Marty Friedman – “Wall Of Sound” (2017)
Prosthetic Records
#HeavyMetal, #NeoclassicMetal
Nota: 8,0
Fazia três anos que Marty Friedman não lançava um álbum. O último, “Inferno”, rendeu a mais recente passagem do músico pelo Brasil, onde se apresentou em locais diminutos para plateias tão diminutas quanto.

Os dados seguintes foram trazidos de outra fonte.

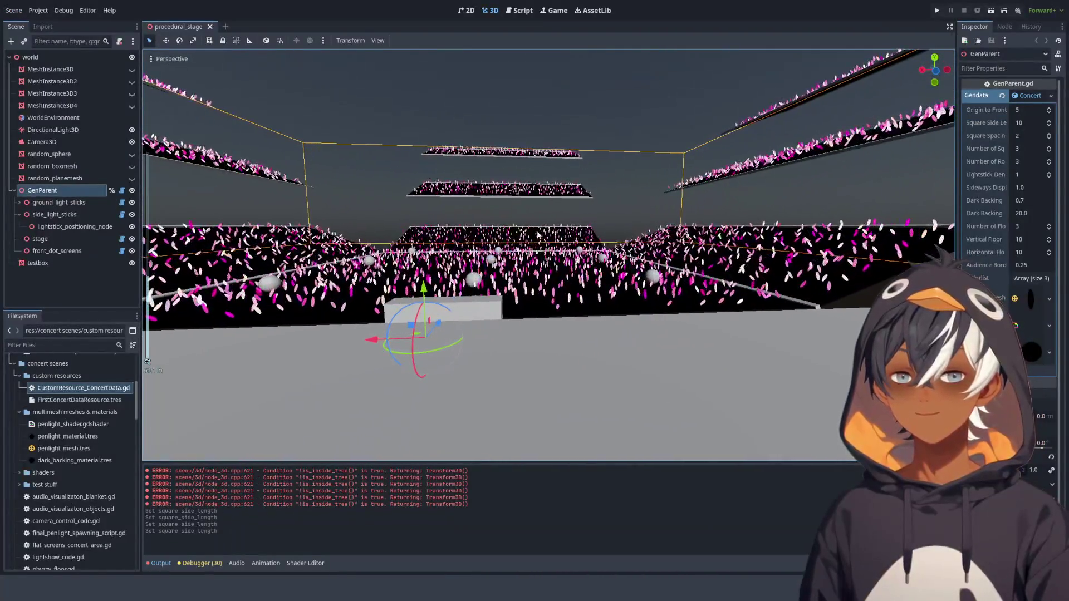
scroll(525, 207, "up", 6)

Se isso, por um lado, reforça a tese de que heavy metal instrumental é tipo punheta — só é bom para quem toca —, por outro coloca Friedman num patamar diferenciado, rodeado por um séquito de ouvintes cuja percepção vai além das mil notas por segundo e que consegue apreciar as diferentes texturas e ambiências de um álbum, pra dizer o mínimo, ousado, como “Wall Of Sound”. Até saxofone, cortesia do sinistro Jørgen Munkeby, faz parte da mistura.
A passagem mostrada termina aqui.